Wednesday 3 March 2010

24601!

It's been a long week shuttling between the office and panels up at the UN for CSW, which clearly took its toll on me yesterday when I got lost in Bed, Bath and Beyond for nearly an hour looking for sponges, and then may or may not have accidentally stolen a bag of groceries when I stopped to get stuff to make dinner. I still maintain that this was not my fault, because the woman at the counter yelled at me for being in the way and I panicked and grabbed all of the bags in front of me and left. And then I got home and I was like, "what, why would I buy ten bananas when I'm going to Miami in 72 hours?" and then I was like "...oh dear."

The upside is that I now own a pepper grinder, and I'm eating so much fruit that I am pretty much immune from scurvy for the month of March. Regardless, this is not my finest moment.

Tuesday 2 March 2010

Broken Glass!

R: "The most exciting part of my day was going to a UNAIDS panel and finding out that Annie Lennox was it."
B: "I hope you asked her if unprotected sex is more or less dangerous than walking on broken glass."
R: "Strangely, nobody asked that question."

Musical Monday's Quote of the Night

After a catch-up dinner with Brady and Emma at the surprisingly spacious Chelsea branch of Grey Dog, the three of us went to Splash and met Leah, Jami, and Mark for Musical Monday. (We also ran into the Twins, which is not actually that surprising.) I didn't see this until tonight, which still baffles me:


The color commentary is always the best part of Musical Mondays, but Leah wins quote of the night for this one:

R: "I'm not really sure about her dress."
L: "It makes you realize that Susan Boyle kind of looks like Grimace."

Monday 1 March 2010

Time Just Flies

WHAT ACK HOW IS IT MARCH. March 1 means that I have three more months of (field)work before I have to figure out whether I'm staying in NYC or going somewhere else this summer before going back to Oxford to hunker down in a library this fall. (It is officially the point where I should stop ordering books at approximately quadruple the rate that I can read them.) The last couple of months are going to fly by extra fast because I'm supposed to go to Miami, San Francisco, Boston, Baltimore, and DC on six of the weekends, which means that I have very few weekends to putter around the apartment reading novels and disabling the smoke detectors to try cooking new things.
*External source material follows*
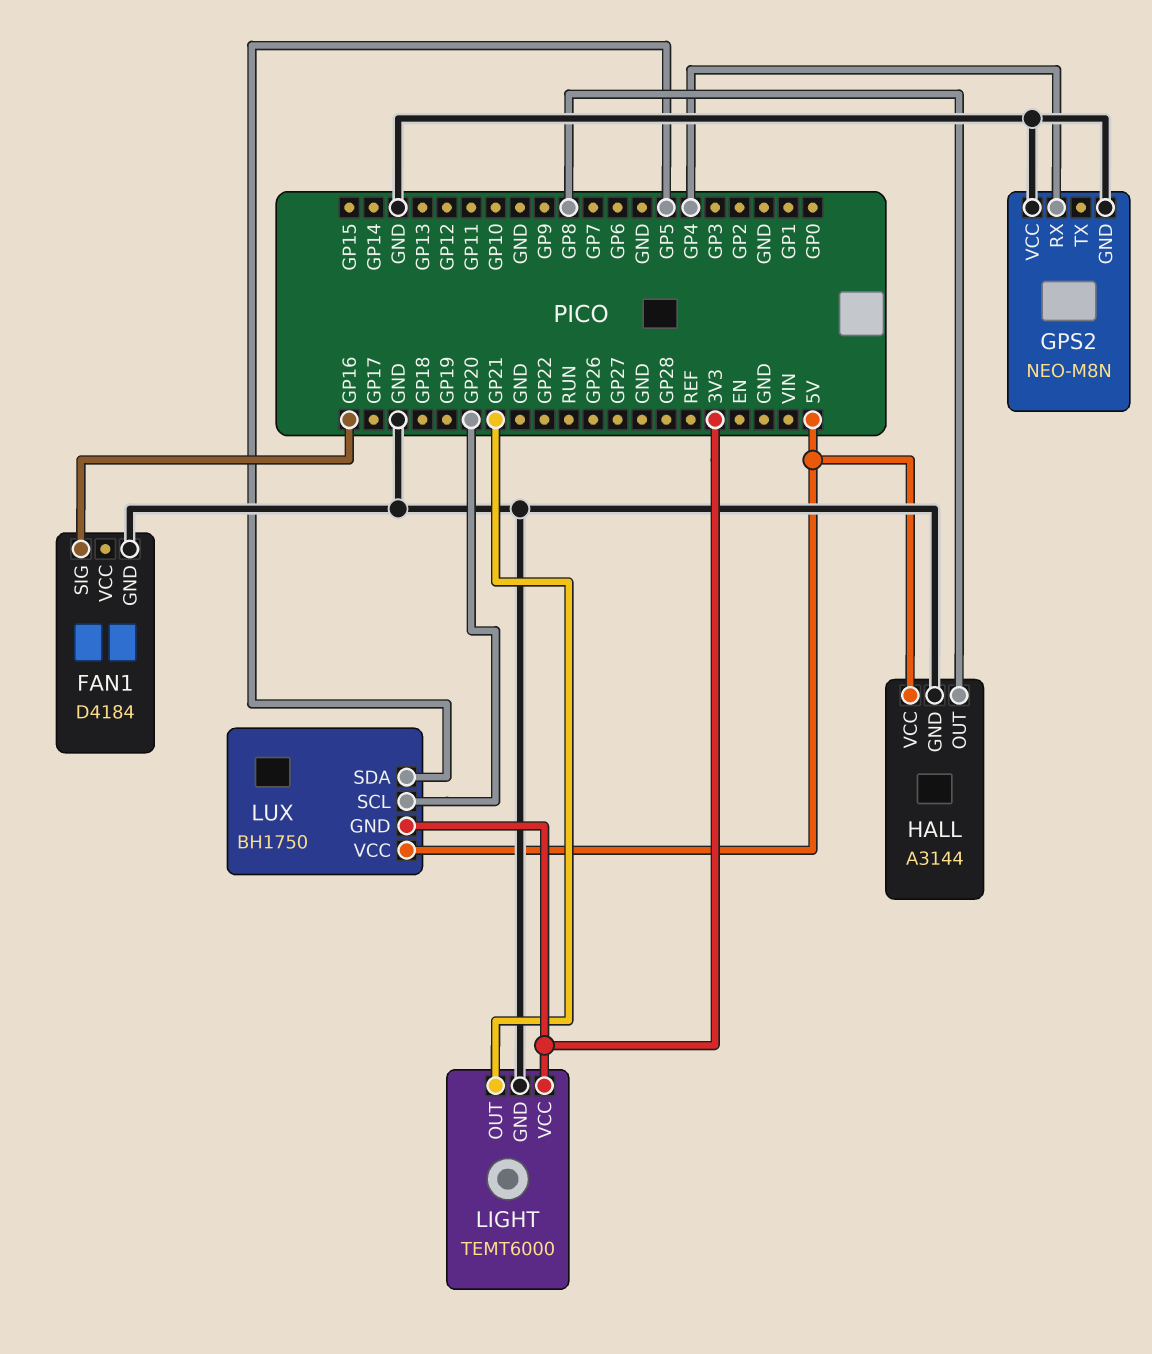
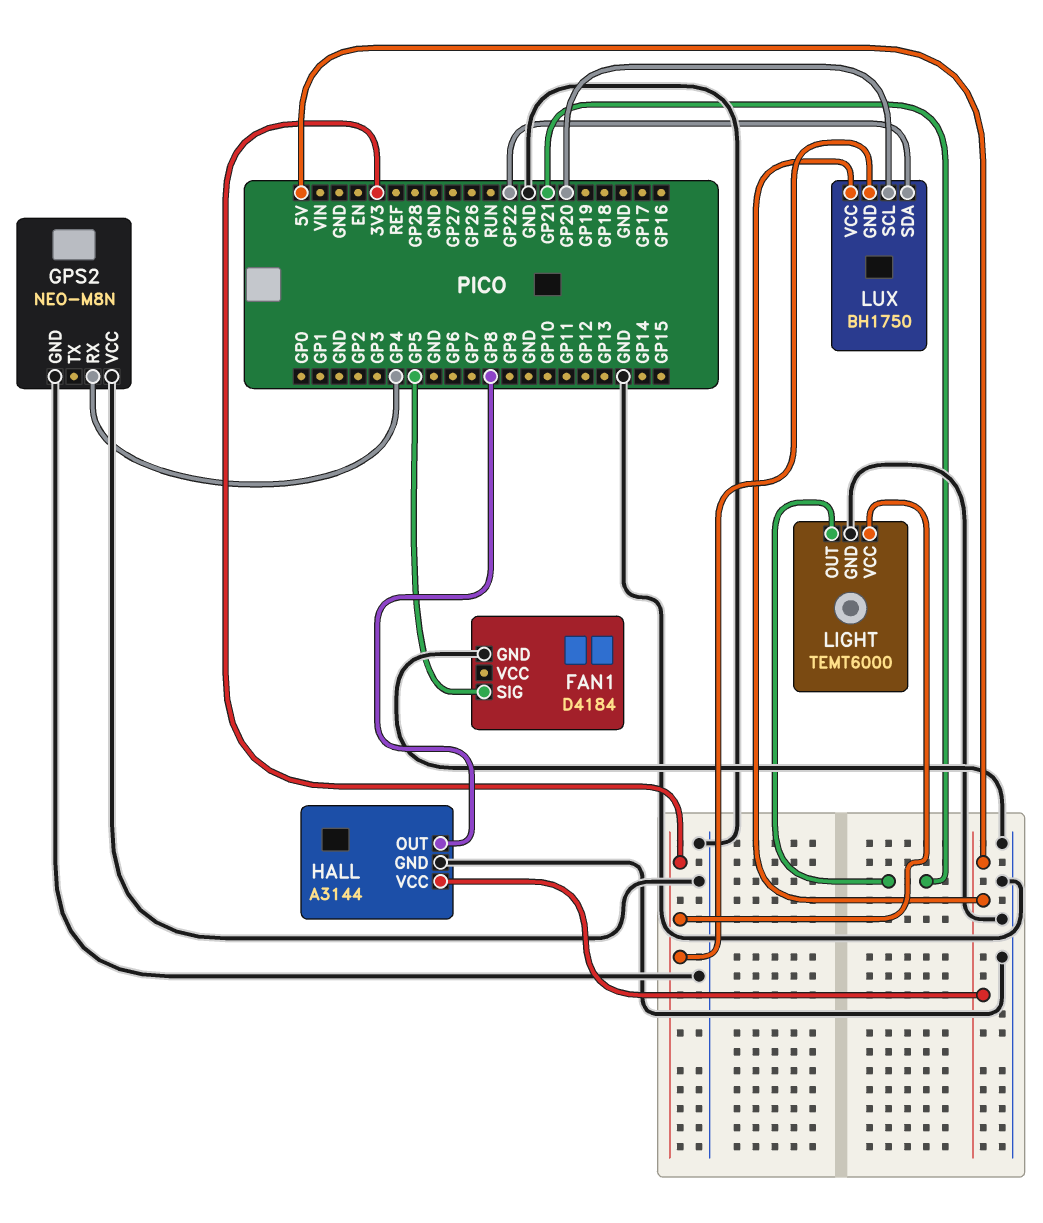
FAN1 pin SIG: GP16 -> GP5
LUX pin SDA: GP5 -> GP22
I'm badly going to miss that - it's been seven years since I've lived in one place for more than nine months, and I very much like the set-up I've got in NYC. I'm torn between anticipation and being like, ugh, my kingdom for a permanent address and possessions that cannot be rapidly collapsed into two suitcases and a carry-on bag.

Speaking of mobility, I'm currently really into two of my friend's blogs - Mike's in New York and Magali's in Vanuatu. We all talked about Magali's today at Teaism in DC when it came up and we all agreed that we should send her shampoo and we hope she is still alive.